PROBLEM SET
A) Decide whether each statement agrees with the thread on falling extended bodies, answering yes or no and quoting the deciding words: (i) the answer says rotating objects near a Kerr black hole can follow chaotic trajectories; (ii) the answer says extended objects always follow the same trajectories as point particles in general relativity; (iii) the question compares the center of mass of the extended body with a free point-mass of the same mass.
B) Please retype everything in the thread on falling extended bodies from "A: Yes, extended" down to "can be chaotic).".

Do extended bodies in a gravity field fall slower or faster than point-like structures? The weak equivalence principle states that all point-like particles fall along the same in a gravity field.
If a body is extended it experiences a tidal force which causes the bodie to elongate. If this elongation is countered by ìnternal forces, parts of the body will fall differently from a freely falling particle.
If we compare the center of mass of the extended body with a free point-mass (having the same mass as the extended body) when they fall in a strong gravity field (say close but outside a black hole), will they fall identically? For example, when they start falling at the same height, will they arrive at different heights after a fixed time? Will the motion of the COM of the extended body be affected by the motion of the other parts?
 A: Yes, extended objects can follow different trajectories in general relativity due to different shapes or rotations.
Perhaps the most well-known case is that rotating objects near a Kerr black hole follow different trajectories (that can be chaotic).

LISTED RECORDS
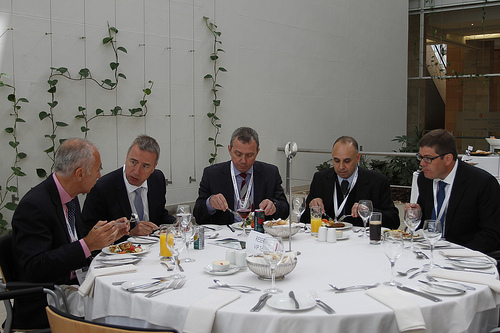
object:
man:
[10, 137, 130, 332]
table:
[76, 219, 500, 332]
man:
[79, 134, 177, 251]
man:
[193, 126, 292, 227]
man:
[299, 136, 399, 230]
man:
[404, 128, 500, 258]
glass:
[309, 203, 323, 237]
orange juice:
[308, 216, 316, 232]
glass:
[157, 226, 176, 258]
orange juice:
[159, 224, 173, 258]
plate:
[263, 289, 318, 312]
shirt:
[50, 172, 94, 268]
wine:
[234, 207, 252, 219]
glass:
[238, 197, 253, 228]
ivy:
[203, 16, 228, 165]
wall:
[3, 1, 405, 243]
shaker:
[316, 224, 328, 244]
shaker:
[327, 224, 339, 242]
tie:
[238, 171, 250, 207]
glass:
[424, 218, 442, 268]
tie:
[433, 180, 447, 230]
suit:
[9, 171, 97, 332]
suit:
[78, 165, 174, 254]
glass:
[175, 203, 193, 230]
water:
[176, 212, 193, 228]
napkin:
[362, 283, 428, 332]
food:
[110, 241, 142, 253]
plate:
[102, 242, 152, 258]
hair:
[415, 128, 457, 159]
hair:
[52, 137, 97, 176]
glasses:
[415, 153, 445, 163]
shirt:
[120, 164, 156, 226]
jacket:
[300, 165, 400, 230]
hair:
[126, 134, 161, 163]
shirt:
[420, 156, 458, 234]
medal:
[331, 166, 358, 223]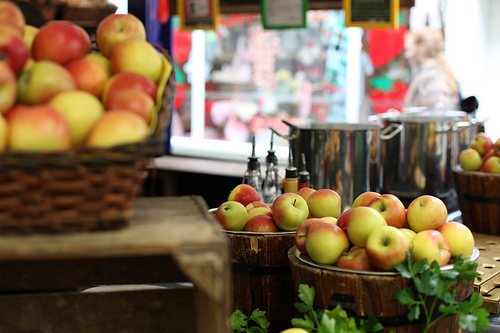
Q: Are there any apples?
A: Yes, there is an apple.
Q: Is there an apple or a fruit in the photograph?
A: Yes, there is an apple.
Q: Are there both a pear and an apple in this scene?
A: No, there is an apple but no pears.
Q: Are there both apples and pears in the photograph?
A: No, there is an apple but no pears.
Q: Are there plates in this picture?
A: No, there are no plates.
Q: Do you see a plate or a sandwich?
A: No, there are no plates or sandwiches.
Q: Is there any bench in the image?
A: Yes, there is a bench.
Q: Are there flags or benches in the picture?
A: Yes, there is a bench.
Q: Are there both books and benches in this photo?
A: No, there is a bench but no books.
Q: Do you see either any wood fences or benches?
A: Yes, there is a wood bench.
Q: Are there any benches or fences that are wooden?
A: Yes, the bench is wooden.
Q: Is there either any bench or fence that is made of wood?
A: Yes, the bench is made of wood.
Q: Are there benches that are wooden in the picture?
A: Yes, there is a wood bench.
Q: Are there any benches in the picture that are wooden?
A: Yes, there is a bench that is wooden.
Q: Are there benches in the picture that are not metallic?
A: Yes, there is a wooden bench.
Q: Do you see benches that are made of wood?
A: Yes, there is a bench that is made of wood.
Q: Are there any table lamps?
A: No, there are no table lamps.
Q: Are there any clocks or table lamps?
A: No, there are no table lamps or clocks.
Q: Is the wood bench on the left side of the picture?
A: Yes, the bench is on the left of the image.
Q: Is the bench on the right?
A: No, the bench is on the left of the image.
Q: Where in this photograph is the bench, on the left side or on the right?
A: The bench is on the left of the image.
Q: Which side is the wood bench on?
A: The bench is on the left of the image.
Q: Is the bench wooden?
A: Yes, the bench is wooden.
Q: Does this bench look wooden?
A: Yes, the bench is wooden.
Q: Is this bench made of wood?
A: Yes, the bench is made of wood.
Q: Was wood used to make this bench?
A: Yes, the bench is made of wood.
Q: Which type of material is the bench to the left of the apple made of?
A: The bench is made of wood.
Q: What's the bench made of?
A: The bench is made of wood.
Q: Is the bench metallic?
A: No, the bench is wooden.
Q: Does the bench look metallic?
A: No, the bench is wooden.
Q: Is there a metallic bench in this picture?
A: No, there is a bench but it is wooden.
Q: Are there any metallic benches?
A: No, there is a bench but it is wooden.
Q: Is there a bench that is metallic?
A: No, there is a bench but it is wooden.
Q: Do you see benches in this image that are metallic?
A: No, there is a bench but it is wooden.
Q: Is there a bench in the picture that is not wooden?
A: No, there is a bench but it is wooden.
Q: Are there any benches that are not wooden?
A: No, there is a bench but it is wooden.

OUTPUTS BY TASK
A)
(i) Yes: "rotating objects near a Kerr black hole follow different trajectories (that can be chaotic)"
(ii) No: "extended objects can follow different trajectories in general relativity due to different shapes or rotations"
(iii) Yes: "compare the center of mass of the extended body with a free point-mass (having the same mass as the extended body)"

B)
A: Yes, extended objects can follow different trajectories in general relativity due to different shapes or rotations.
Perhaps the most well-known case is that rotating objects near a Kerr black hole follow different trajectories (that can be chaotic).